Sometimes, I wonder whether secretly, I conduct creative writing workshops more to inspire myself than to inspire the children I work with. Whatever it is, I do know that I enjoy myself tremendously whenever I teach creative writing. I feed off the enthusiasm of the children and I come home ready to write, which is invigorating.
Children and Writing
Many children love to write. I was one of them, and I wrote all kinds of things, mainly inspired by what I read. I wrote about magic and school, and things that I thought would be moving – like earnest poetry about war and poverty. Writing is fun; it may even be good. But when publishing is so easy, I find that many parents and teachers think everything that children write is perfect. I don’t always agree. Here are my pet peeves:
I suddenly have a lot of money
I think I'll go to the store and buy a jar of honey.
Oh, isn't it funny?
My favourite pet is a bunny!
You get the picture. Rhyme without meter, plus rhyme that compromises meaning. Many children write poetry that rhymes but does not really make sense.
The plot gets complicated, convoluted, textured, rich … And it was all a dream.
This is the most annoying and the most common of all, with children and adults. Why do we do it? Because that’s the easiest way to end the story, right?
I woke up in the morning. Then, I brushed my teeth. Then, I went to school, but my best friend was absent. I was so sad! But I had so much fun in class that I forgot she was absent. When I went home, I said, "Oh, my best friend was absent. I missed her so much!"
There are various forms that this story takes, prime among them being the endless ‘and then this happened, and then this happened and then this happened’.
I know that everyone won’t agree with me here, but one thing that gets to me is the moral of the story, explicitly written out. Everything ends with a moral. Often, the moral is completely unrelated to the story.
Creative Writing Workshops
Through creative writing workshops and of course through my Writers’ Club, we work on these ideas. At the beginning of each year, I ask the children to answer three questions:
- Why do I write?
- What do I want the reader to feel when I write?
- What do I need to do to keep the interest of the reader?
This is a great starting point, I find. And from there, we come to other activities.
I’ve written earlier about Fortunately-Unfortunately – the game and the book. I came across the activity through a wonderful resource book, Creating Stories with Children.
I cannot recommend this book enough; it’s a treasure trove of activities.
After I started conducting this activity during workshops, I came across Michael Foreman’s brilliant picture book with the same name. It’s a delightful book, which works with children of all ages, depending on how you choose to read it out.
On Goodreads, I also came across another book called Fortunately by Remy Charlip. I haven’t read this one, but if all the reviews are anything to go by, it’s a promising book that would work just as well.
Writing a letter
Very often, I conduct workshops at libraries, where letter-writing in this way works beautifully.
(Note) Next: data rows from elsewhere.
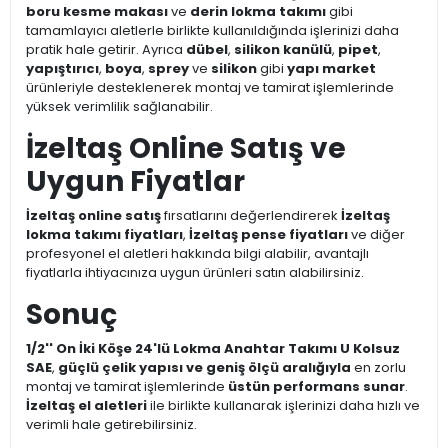
boru kesme makası
ve
derin lokma takımı
gibi
tamamlayıcı aletlerle birlikte kullanıldığında işlerinizi daha
pratik hale getirir. Ayrıca
dübel
,
silikon kanülü
,
pipet
,
yapıştırıcı
,
boya
,
sprey
ve
silikon
gibi
yapı market
ürünleriyle desteklenerek montaj ve tamirat işlemlerinde
yüksek verimlilik sağlanabilir.
İzeltaş Online Satış ve
Uygun Fiyatlar
İzeltaş online satış
fırsatlarını değerlendirerek
İzeltaş
lokma takımı fiyatları
,
İzeltaş pense fiyatları
ve diğer
profesyonel el aletleri hakkında bilgi alabilir, avantajlı
fiyatlarla ihtiyacınıza uygun ürünleri satın alabilirsiniz.
Sonuç
1/2'' On İki Köşe 24'lü Lokma Anahtar Takımı U Kolsuz
SAE
,
güçlü çelik yapısı ve geniş ölçü aralığıyla
en zorlu
montaj ve tamirat işlemlerinde
üstün performans sunar
.
İzeltaş el aletleri
ile birlikte kullanarak işlerinizi daha hızlı ve
verimli hale getirebilirsiniz.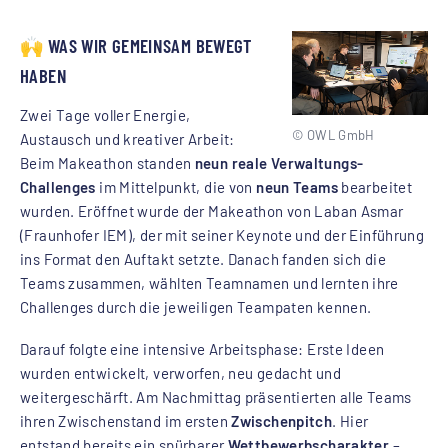
­🙌 WAS WIR GEMEINSAM BEWEGT
HABEN
Zwei Tage voller Energie,
© OWL GmbH
Austausch und kreativer Arbeit:
Beim Makeathon standen
neun reale Verwaltungs-
Challenges
im Mittelpunkt, die von
neun Teams
bearbeitet
wurden. Eröffnet wurde der Makeathon von Laban Asmar
(Fraunhofer IEM), der mit seiner Keynote und der Einführung
ins Format den Auftakt setzte. Danach fanden sich die
Teams zusammen, wählten Teamnamen und lernten ihre
Challenges durch die jeweiligen Teampaten kennen.
Darauf folgte eine intensive Arbeitsphase: Erste Ideen
wurden entwickelt, verworfen, neu gedacht und
weitergeschärft. Am Nachmittag präsentierten alle Teams
ihren Zwischenstand im ersten
Zwischenpitch
. Hier
entstand bereits ein spürbarer
Wettbewerbscharakter
–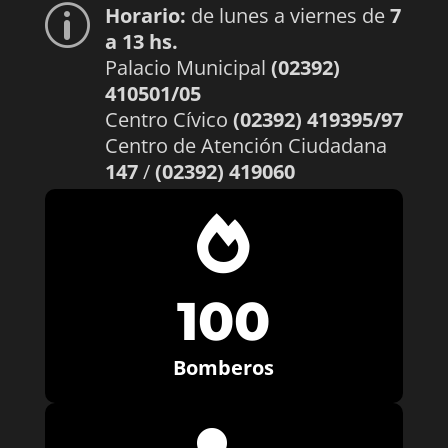
Horario:
de lunes a viernes de
7
p
a 13 hs.
Palacio Municipal
(02392)
410501/05
Centro Cívico
(02392) 419395/97
Centro de Atención Ciudadana
147
/
(02392) 419060

100
Bomberos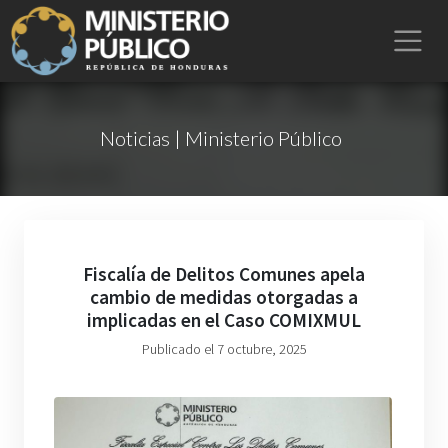
Noticias | Ministerio Público
Fiscalía de Delitos Comunes apela
cambio de medidas otorgadas a
implicadas en el Caso COMIXMUL
Publicado el 7 octubre, 2025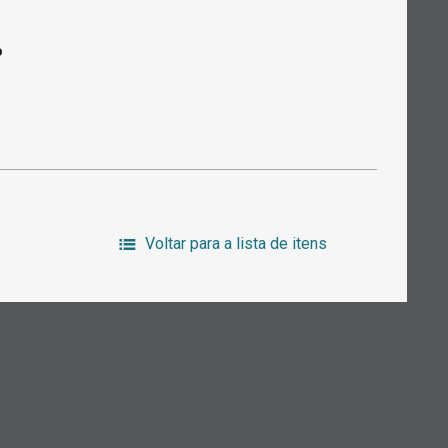
o
Voltar para a lista de itens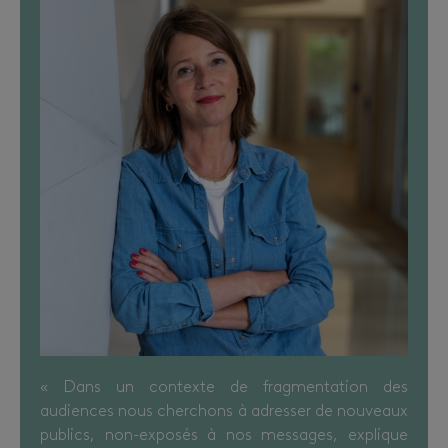
« Dans un contexte de fragmentation des
audiences nous cherchons à adresser de nouveaux
publics, non-exposés à nos messages, explique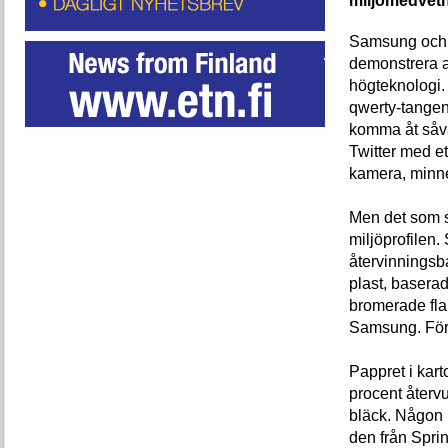
miljömedvet
Samsung och 
demonstrera a
högteknologi. 
qwerty-tangen
komma åt såv
Twitter med e
kamera, minne
Men det som sk
miljöprofilen.
återvinningsba
plast, baserad
bromerade fla
Samsung. Förut
Pappret i kart
procent återvu
bläck. Någon 
den från Spri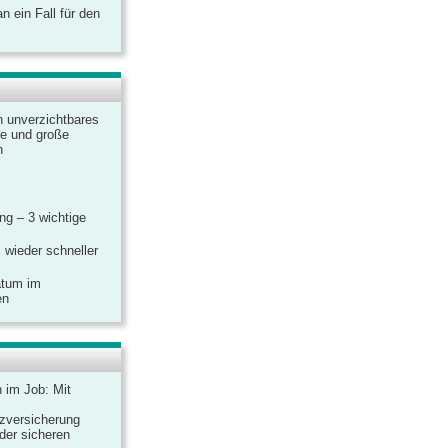
 ein Fall für den
n unverzichtbares
ine und große
n
g – 3 wichtige
 wieder schneller
atum im
en
n im Job: Mit
zversicherung
 der sicheren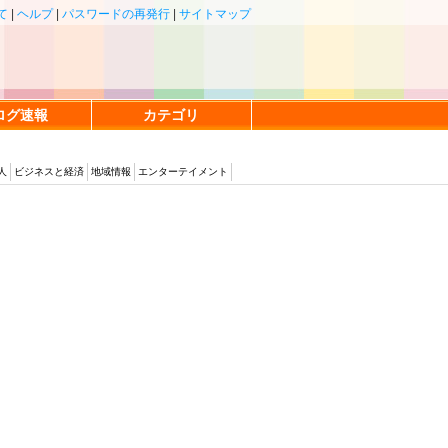
て
|
ヘルプ
|
パスワードの再発行
|
サイトマップ
ログ速報
カテゴリ
人
ビジネスと経済
地域情報
エンターテイメント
I begin with a story of my own, from The Story-Catcher. Here’s a reading-cum-telling of the story.
I then ask the children to write letters of their own, which they quietly put into their favourite book in the library. If the librarian is enthusiastic enough, I ask her/him to keep the letters going. Other readers respond; the act of writing goes wonderfully with the joy of discovery.
Here are a few links to how it has worked in the past:
- An activity conducted by a colleague based on “The Dictionary”
- The Story-Station
- The Writers’ Club at St. Mary’s
With older children, I like to open up the understanding of poetry with a video like this one.
Who doesn’t love freebies? To work with poetry, I absolutely love Shel Silverstein’s website. It’s full of printables that you can use with his poetry. Especially to tackle the problem of forced rhyme, I introduce children to different forms of poetry. Explore his website to find activities to print and use.
That’s just a handful of ideas; what would you add?